1935 kann auch ein Gereon Rath die Nazis nicht mehr als nur lästig abtun, auch wenn es ihm nach wie vor schwerfällt, sie ernst zu nehmen. Sehr schön beschrieben von Volker Kutscher, wie er sich dem Nürnberger Reichsparteitag trotzdem von der Menge mitreißen lässt und von sich selbst angewidert ist. Was hat ihn überhaupt nach Nürnberg gebracht? Zum einen ist sein Pflegesohn Fritz – inzwischen überzeugtes HJ-Mitglied – mit der HJ zu Fuß von Berlin nach Nürnberg marschiert und dessen Anwesenheit dort gibt Rath die notwendige Ausrede für die Reise. Hauptsächlich war aber der getötete Fahrgast aus der Nähe von Nürnberg und da gibt es noch so einiges zu ermitteln.

Es geht um die Vergangenheit in diesem 7. Band der Rath-Serie, aber dieses Mal nicht um Gereons, sondern eher um Charlies und ganz besonders um Marlows und Lians. Wie immer verschweigen sich Charly und Gereon das meiste, obwohl miteinander reden ihr Leben deutlich leichter gemacht hätte. Politisch bringt Volker Kutscher das Spannungsfeld der Zeit gut durch die Gegensätze Charly (informiert, sie hasst es, dass Fritz sich so in der HJ engagiert) und Rath (politisch träge) zum Ausdruck. Überhaupt ist das beste an diesen Roman das Zeitkolorit, denn Kutscher ist einer der Autoren, die es schaffen, dass ihre Protagonisten wirklich noch nicht wissen, was später kam. Man taucht in dieses Hörbuch ein, getragen durch die Stimme von David Nathan, der nicht eine Sekunde Langeweile aufkommen lässt. In den ersten Romanen hat mir besonders gut gefallen, dass es eben NICHT um den Nationalsozialismus ging. 1935 kommt man daran natürlich nicht mehr vorbei und diesmal hat Volker Kutscher dann auch in die Vollen gegriffen und Marlow und Göring zusammengebracht – und wieder auseinander. Trotzdem und auch trotz des Reichsparteitags gelingt es ihm auch hier, zu vermitteln, dass die Menschen dieser Zeit auch noch ein Leben hatten, das mit Politik wenig zu tun hatte.

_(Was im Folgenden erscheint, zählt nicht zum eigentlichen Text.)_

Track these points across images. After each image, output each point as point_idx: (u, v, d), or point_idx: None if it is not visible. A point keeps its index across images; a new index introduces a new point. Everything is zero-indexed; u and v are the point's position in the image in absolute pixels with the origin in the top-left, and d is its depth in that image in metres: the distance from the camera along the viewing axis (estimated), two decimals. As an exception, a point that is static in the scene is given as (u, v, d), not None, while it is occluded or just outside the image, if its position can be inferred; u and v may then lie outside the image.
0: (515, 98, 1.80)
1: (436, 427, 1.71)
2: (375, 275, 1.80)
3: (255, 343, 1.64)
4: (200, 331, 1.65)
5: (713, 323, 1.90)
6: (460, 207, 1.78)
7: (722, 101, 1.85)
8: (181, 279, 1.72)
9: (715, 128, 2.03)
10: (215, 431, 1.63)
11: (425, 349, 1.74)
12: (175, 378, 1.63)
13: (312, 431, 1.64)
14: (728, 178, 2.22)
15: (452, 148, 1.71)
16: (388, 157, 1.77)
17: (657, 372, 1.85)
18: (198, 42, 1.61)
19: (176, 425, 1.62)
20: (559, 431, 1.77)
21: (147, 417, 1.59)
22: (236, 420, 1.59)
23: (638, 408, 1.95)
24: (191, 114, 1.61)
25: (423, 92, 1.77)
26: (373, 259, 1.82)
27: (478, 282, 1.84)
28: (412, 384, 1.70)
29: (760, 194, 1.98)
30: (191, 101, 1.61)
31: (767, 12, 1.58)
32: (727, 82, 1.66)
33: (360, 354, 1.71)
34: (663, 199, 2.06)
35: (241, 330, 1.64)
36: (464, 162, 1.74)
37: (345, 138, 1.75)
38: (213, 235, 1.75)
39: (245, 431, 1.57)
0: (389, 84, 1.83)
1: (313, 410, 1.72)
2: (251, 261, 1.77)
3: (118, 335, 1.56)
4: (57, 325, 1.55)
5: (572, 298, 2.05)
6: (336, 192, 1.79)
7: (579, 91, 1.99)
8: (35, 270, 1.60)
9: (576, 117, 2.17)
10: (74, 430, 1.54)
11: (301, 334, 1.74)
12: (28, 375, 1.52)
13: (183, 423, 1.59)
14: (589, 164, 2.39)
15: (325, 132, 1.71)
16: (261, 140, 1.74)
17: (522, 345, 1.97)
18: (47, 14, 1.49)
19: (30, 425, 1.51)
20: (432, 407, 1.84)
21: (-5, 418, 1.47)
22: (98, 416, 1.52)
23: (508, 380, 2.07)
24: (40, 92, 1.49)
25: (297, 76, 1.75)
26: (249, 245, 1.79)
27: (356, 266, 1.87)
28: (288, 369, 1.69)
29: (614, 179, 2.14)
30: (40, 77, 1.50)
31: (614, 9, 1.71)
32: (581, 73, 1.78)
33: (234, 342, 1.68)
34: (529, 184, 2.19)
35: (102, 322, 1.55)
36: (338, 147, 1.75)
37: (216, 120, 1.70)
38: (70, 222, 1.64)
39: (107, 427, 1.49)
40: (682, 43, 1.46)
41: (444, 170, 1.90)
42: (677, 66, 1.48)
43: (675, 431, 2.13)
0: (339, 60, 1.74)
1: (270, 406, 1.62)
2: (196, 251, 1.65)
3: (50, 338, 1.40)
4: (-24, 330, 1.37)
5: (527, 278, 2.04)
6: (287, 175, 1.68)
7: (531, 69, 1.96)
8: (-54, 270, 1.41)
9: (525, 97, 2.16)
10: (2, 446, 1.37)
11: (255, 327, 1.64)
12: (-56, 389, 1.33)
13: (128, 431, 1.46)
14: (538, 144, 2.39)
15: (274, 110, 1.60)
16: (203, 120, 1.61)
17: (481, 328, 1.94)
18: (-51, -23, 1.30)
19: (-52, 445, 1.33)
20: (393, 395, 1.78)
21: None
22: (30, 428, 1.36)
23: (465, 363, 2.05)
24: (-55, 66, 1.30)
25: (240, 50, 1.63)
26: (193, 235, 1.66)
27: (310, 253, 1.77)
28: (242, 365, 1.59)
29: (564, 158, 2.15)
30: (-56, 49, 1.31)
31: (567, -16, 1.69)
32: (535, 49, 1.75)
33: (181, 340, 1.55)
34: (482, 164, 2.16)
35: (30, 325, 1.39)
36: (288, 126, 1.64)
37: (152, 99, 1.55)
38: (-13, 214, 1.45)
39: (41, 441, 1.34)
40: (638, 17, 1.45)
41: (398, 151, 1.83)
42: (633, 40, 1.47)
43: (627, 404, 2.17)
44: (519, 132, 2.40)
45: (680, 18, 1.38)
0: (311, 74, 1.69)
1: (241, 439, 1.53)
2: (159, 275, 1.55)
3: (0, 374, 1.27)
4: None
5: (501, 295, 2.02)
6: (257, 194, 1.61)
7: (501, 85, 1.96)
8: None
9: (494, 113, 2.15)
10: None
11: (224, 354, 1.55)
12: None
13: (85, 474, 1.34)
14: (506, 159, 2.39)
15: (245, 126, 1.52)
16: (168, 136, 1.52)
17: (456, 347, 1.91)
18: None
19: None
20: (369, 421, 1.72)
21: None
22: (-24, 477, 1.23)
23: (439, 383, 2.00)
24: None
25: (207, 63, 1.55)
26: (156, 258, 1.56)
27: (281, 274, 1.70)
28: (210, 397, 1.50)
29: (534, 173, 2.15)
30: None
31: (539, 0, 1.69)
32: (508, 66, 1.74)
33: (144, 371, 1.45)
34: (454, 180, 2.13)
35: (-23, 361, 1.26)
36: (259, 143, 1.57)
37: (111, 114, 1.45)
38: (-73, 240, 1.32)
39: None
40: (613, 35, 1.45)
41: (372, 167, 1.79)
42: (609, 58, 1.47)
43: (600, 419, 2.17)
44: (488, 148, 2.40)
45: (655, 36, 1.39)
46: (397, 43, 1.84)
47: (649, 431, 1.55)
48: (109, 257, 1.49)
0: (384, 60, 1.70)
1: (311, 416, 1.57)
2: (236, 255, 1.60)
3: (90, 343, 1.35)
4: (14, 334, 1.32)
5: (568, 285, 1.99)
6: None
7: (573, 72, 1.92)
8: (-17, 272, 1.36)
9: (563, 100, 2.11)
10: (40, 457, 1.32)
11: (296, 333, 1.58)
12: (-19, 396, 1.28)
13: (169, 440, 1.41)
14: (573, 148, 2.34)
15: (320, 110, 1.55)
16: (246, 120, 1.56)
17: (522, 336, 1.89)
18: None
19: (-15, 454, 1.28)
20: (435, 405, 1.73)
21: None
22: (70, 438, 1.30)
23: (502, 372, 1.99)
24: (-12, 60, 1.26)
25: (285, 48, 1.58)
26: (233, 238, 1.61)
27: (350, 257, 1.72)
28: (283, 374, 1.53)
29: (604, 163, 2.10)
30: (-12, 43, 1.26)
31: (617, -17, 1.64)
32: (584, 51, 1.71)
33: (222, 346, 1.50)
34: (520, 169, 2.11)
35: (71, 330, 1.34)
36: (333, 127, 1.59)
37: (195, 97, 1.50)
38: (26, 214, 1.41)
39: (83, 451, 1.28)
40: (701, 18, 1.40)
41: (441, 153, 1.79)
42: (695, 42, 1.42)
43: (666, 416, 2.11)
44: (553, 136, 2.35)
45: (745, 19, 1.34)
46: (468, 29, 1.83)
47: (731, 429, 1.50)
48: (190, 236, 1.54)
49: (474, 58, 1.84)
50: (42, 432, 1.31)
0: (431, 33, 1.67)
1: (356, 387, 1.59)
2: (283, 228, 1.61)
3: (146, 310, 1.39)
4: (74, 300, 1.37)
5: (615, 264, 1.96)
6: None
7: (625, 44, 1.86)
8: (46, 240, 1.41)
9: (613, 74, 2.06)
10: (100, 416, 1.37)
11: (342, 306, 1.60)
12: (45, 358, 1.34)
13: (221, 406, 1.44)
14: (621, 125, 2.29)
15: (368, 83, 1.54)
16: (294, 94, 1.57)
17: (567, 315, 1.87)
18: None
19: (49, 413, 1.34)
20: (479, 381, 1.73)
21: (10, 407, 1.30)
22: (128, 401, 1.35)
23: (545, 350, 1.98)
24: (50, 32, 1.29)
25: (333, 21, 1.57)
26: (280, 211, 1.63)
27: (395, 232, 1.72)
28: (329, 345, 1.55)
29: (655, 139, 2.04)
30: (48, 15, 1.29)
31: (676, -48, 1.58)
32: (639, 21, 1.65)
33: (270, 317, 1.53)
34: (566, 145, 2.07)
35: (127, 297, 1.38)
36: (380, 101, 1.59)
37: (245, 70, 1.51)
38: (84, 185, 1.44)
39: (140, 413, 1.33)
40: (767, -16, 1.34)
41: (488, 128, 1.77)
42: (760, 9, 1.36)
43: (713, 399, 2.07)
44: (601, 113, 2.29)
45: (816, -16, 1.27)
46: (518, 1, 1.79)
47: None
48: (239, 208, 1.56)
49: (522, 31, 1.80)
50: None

Eine Warnung vorab für die Neulinge im Rath-Universum. Die Serie Babylon Berlin handelt von Kommissar Rath im Berlin der Dreissiger Jahre. Mit den Büchern hat sie aber sonst nur wenig zu tun. Die Charaktere heißen gleich, sind aber völlig anders angelegt. Beides vermittelt Zeitkolorit, aber mit anderer Ausrichtung.

Volker Kutscher: Marlow, gelesen von David Nathan.
OSTERWOLDaudio, Oktober 2018.
2 CDs, Gekürzte Fassung, 13 Stunden und 42 Minuten.

Diese Rezension wurde verfasst von Regina Lindemann.